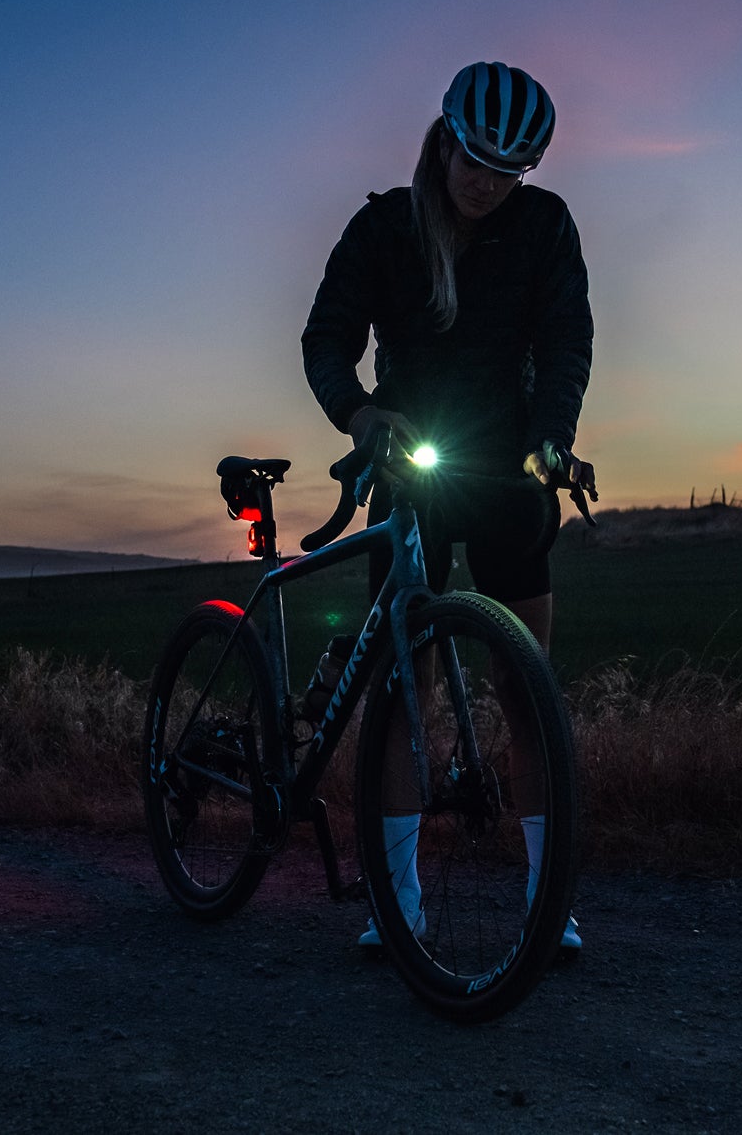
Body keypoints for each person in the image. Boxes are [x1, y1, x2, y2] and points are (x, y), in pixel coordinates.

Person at [301, 59, 596, 953]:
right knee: (406, 690)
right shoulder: (385, 227)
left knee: (526, 685)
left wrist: (552, 438)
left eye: (510, 170)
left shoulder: (544, 227)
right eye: (476, 160)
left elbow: (567, 341)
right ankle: (397, 905)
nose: (488, 183)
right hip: (409, 470)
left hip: (506, 474)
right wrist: (360, 415)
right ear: (444, 142)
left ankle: (549, 903)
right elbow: (326, 338)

ACTION ITEM - Output exactly what runs from the line with "nose: (488, 183)" to the final line above, both lines included, and nothing else.

EXERCISE OUTPUT -
nose: (488, 183)
right hip: (409, 470)
left hip: (506, 474)
right wrist: (360, 415)
right ear: (444, 142)
left ankle: (549, 903)
right elbow: (326, 338)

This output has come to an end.